Task statement:
Please identify every line in the records below that contains the string "source" and copy each of those lines in full. Case counts.

Data provided:

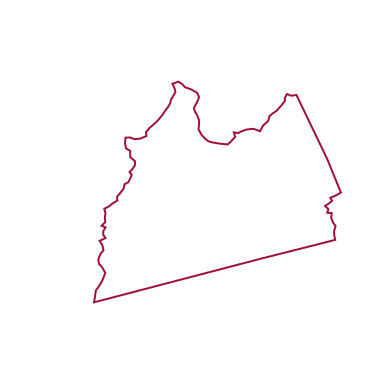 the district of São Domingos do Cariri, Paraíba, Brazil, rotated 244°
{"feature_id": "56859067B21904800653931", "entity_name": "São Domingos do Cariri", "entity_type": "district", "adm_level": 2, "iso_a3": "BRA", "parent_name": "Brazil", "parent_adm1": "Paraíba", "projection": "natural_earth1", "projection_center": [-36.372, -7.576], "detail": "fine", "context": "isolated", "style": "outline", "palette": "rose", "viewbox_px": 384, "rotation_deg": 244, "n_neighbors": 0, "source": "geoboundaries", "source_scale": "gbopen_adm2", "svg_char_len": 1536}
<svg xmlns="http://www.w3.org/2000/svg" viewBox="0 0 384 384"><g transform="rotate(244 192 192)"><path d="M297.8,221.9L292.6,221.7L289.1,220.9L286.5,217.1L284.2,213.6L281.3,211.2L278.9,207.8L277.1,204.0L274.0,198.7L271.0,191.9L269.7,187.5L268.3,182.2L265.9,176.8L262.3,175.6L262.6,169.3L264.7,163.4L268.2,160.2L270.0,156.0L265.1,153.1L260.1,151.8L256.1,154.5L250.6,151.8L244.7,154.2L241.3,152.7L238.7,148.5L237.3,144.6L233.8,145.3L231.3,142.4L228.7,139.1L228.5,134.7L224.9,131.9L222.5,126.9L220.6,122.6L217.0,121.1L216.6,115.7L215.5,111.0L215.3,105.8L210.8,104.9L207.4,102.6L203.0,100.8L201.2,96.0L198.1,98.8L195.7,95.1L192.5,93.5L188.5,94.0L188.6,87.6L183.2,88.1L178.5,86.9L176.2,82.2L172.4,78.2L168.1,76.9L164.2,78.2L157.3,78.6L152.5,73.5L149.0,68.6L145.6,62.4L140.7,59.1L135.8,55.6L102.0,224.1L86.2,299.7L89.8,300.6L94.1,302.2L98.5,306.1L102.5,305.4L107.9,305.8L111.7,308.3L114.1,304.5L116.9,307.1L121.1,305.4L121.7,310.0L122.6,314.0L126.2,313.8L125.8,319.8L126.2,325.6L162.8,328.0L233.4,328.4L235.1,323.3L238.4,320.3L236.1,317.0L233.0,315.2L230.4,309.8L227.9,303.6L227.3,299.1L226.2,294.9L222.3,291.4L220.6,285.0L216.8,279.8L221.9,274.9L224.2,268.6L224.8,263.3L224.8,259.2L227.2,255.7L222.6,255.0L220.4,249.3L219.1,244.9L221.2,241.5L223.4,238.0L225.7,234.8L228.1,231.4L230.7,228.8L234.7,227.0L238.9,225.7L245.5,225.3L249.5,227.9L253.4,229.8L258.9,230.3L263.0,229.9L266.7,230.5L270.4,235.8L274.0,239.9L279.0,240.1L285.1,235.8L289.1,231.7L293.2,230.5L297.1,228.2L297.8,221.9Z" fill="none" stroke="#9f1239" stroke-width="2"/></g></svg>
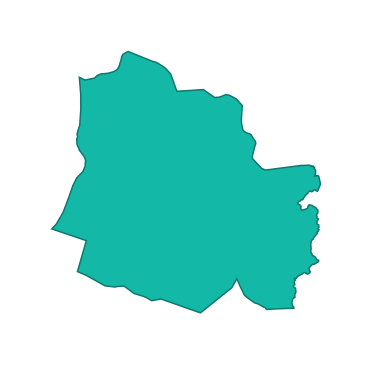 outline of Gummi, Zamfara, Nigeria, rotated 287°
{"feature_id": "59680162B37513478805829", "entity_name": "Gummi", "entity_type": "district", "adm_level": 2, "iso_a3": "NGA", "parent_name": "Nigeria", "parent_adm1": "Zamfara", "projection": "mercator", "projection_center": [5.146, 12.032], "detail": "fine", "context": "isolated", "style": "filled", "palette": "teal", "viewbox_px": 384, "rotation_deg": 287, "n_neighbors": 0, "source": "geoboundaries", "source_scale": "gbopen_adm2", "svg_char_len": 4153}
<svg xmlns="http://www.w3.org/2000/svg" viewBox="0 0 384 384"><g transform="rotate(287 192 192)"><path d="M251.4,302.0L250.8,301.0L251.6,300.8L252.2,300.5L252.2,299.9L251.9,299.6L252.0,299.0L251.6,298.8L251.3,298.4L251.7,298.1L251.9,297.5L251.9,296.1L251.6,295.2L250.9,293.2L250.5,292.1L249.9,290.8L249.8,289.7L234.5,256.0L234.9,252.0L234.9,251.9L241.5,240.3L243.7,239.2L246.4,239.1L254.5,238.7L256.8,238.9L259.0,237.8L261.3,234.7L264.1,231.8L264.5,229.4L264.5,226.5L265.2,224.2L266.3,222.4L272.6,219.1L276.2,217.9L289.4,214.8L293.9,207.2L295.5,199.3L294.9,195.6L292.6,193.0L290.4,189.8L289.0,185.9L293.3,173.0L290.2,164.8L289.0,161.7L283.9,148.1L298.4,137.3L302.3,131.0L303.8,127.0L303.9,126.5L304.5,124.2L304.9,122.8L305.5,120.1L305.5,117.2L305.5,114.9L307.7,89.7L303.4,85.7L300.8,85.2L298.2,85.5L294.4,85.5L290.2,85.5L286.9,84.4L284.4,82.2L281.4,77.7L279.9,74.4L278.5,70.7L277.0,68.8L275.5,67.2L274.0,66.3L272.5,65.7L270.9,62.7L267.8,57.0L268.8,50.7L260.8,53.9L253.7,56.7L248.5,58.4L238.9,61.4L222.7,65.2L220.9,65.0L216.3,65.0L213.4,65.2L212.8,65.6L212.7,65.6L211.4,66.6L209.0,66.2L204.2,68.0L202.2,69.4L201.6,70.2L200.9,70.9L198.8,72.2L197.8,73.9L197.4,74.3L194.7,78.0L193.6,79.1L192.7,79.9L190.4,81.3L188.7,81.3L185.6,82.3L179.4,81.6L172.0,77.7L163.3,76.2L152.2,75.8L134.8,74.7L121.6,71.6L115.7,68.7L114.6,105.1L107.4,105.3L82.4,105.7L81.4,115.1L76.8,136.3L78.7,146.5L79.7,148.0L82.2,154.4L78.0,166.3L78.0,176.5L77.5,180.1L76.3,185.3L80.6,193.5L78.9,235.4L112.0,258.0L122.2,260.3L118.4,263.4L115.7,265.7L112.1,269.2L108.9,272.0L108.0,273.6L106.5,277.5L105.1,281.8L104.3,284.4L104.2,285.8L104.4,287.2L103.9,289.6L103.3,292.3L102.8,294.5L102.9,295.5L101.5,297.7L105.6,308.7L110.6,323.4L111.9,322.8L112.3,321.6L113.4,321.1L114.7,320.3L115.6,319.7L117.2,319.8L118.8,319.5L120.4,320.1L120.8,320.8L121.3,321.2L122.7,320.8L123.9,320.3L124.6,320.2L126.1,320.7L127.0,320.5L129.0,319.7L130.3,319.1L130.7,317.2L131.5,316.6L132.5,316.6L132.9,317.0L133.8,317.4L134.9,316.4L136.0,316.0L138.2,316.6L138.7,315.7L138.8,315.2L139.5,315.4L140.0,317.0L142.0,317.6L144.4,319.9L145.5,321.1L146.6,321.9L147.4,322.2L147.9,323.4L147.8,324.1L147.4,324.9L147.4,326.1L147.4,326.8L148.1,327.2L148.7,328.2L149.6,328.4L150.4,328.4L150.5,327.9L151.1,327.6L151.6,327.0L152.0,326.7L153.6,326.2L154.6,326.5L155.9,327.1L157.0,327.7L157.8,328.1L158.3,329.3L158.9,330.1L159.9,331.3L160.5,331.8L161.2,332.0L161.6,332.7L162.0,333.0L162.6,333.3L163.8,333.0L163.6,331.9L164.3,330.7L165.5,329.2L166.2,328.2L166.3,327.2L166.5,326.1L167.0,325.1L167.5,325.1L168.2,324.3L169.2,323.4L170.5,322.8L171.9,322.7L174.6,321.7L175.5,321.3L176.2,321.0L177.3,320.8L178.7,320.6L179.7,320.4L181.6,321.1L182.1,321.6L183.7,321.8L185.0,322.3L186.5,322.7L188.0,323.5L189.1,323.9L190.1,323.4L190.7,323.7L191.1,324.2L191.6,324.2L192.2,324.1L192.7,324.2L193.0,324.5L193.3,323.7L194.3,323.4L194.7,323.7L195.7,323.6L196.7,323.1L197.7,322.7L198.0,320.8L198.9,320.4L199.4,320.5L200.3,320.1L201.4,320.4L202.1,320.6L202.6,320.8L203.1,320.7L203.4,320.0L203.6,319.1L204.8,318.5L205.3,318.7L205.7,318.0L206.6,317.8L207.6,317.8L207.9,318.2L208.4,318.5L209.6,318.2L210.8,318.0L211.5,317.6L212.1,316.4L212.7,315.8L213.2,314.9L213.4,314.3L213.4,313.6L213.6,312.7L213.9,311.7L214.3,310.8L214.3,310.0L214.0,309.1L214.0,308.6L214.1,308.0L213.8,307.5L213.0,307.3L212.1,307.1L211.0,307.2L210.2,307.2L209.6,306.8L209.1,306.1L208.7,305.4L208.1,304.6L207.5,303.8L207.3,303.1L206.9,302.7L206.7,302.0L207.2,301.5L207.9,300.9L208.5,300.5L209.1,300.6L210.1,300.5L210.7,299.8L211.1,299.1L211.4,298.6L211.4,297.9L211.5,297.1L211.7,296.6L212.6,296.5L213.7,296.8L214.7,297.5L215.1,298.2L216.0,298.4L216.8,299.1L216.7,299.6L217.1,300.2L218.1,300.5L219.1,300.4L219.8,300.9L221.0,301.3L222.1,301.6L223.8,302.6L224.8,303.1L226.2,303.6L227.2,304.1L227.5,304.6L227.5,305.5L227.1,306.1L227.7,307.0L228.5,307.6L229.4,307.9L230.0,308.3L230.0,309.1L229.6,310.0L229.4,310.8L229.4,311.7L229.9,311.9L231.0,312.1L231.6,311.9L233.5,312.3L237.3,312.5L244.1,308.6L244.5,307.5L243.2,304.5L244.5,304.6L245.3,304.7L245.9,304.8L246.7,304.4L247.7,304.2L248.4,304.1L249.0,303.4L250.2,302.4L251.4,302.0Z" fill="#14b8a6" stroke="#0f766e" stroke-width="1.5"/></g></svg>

---

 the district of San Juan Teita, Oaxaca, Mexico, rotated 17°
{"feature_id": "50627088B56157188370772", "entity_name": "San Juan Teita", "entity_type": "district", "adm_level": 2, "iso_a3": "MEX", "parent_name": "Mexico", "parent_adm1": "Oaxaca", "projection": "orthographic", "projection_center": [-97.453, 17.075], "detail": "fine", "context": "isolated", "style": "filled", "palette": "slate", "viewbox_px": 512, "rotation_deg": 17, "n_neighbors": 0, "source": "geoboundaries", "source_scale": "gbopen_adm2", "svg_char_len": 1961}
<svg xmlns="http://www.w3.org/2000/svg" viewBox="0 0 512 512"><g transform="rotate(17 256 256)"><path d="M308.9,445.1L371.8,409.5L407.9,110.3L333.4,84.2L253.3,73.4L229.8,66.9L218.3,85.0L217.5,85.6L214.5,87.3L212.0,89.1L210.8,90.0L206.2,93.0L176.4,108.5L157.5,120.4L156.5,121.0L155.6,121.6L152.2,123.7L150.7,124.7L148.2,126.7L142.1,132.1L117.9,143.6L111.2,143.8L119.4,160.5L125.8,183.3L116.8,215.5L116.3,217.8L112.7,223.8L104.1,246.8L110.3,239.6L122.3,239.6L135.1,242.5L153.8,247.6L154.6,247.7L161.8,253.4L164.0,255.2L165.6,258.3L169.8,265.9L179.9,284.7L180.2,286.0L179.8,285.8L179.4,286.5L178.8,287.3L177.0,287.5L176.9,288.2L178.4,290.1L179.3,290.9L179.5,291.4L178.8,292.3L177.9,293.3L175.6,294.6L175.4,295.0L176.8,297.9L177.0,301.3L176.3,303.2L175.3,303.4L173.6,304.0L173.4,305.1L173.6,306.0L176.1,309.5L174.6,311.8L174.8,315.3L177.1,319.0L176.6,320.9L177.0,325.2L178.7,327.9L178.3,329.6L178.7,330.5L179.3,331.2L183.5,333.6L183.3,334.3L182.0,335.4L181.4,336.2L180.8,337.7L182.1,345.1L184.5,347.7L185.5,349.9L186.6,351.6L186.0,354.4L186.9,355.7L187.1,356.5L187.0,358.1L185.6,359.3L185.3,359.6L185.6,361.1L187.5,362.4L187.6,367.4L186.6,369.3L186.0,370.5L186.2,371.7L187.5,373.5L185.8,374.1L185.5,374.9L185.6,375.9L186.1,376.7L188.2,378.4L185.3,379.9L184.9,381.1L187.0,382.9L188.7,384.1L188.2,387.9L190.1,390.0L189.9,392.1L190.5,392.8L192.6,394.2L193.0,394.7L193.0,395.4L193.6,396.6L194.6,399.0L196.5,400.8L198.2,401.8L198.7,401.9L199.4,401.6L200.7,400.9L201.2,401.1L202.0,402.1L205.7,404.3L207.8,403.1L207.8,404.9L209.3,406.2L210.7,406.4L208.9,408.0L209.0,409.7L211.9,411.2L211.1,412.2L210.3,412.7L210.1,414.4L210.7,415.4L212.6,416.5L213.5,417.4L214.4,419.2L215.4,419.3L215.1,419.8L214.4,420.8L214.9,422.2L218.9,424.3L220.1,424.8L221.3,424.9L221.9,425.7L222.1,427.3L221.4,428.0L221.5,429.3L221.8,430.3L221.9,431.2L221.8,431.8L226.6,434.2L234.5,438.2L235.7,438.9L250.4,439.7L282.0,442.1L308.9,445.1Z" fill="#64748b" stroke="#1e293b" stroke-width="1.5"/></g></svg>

Written response:
{"feature_id": "56859067B21904800653931", "entity_name": "São Domingos do Cariri", "entity_type": "district", "adm_level": 2, "iso_a3": "BRA", "parent_name": "Brazil", "parent_adm1": "Paraíba", "projection": "natural_earth1", "projection_center": [-36.372, -7.576], "detail": "fine", "context": "isolated", "style": "outline", "palette": "rose", "viewbox_px": 384, "rotation_deg": 244, "n_neighbors": 0, "source": "geoboundaries", "source_scale": "gbopen_adm2", "svg_char_len": 1536}
{"feature_id": "59680162B37513478805829", "entity_name": "Gummi", "entity_type": "district", "adm_level": 2, "iso_a3": "NGA", "parent_name": "Nigeria", "parent_adm1": "Zamfara", "projection": "mercator", "projection_center": [5.146, 12.032], "detail": "fine", "context": "isolated", "style": "filled", "palette": "teal", "viewbox_px": 384, "rotation_deg": 287, "n_neighbors": 0, "source": "geoboundaries", "source_scale": "gbopen_adm2", "svg_char_len": 4153}
{"feature_id": "50627088B56157188370772", "entity_name": "San Juan Teita", "entity_type": "district", "adm_level": 2, "iso_a3": "MEX", "parent_name": "Mexico", "parent_adm1": "Oaxaca", "projection": "orthographic", "projection_center": [-97.453, 17.075], "detail": "fine", "context": "isolated", "style": "filled", "palette": "slate", "viewbox_px": 512, "rotation_deg": 17, "n_neighbors": 0, "source": "geoboundaries", "source_scale": "gbopen_adm2", "svg_char_len": 1961}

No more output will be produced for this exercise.